What are you inspired by right now — TV, movies, books?

I’m rereading a lot of bell hooks. She’s just always such a good guide for thinking about structures that we have in place and how to restructure them, dismantle them, critique them in a way that’s holistic, and she always puts well-being of oneself at the center of anything. I think Exit West and Sing, Unburied, Sing are my favorite books of 2017. They’re off the charts. TV-wise, I love The Crown. It’s such an immersive world.

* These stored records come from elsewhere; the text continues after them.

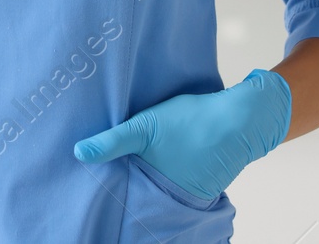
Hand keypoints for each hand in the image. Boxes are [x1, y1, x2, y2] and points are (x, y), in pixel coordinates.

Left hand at [73, 68, 291, 200]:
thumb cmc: (192, 122)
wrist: (241, 120)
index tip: (94, 180)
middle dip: (127, 183)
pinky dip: (167, 172)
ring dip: (149, 176)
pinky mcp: (200, 182)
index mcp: (155, 188)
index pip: (124, 197)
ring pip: (158, 186)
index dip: (110, 187)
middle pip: (141, 193)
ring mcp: (187, 192)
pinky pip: (175, 180)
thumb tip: (78, 153)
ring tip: (133, 160)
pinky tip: (161, 157)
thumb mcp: (145, 126)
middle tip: (110, 167)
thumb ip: (112, 141)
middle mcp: (171, 198)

Are you a fan of the royals?

No. It’s weird. I actually am someone who is very wary of that. My friends who are British are quick to say the monarchy is fucked, super elitist, and the wealth disparity is off the charts. But I’m very interested in the notions of pageantry and spectacle in terms of where we are today, because of course we’re going to end up with someone like Trump as president when we exalt spectacle on a daily basis. I mean, just spend ten minutes on Instagram and you’ll see it. So I think The Crown is consuming me because it’s such a dissection of pageantry and ritual. I also love Princess Margaret. She’s so amazing.

The movie that you’re working on has been billed as a rom-com — is that a fair characterization?

I would call it that. It’s funny because it’s kind of a subverting of the fairy-tale ideals of romance and marriage. It’s in that zone of combating a well-worn cynicism and trying to just avoid clichés about women who are independent. I actually love rom-coms. I’m not above a rom-com. I could watch Moonstruck ten times. Even Notting Hill I like. I just want to make it actually funny and surprising and complex, and not insult people’s intelligence.

Are there any rom-coms you’ve seen recently you felt were good subversions of the norm?

I feel like I can’t think of one recently because the genre has been kind of overtaken by “women behaving badly” films. I think Girls Trip is revelatory, but I kind of don’t like this idea that woman can only behave badly if they’re getting married or are already married. I think that’s the only time we get to see women being transgressive — as long as they put a ring on it at the end or that they’re escaping from their marriages to do something crazy. Can’t women just be bad and insufferable and annoying because they are?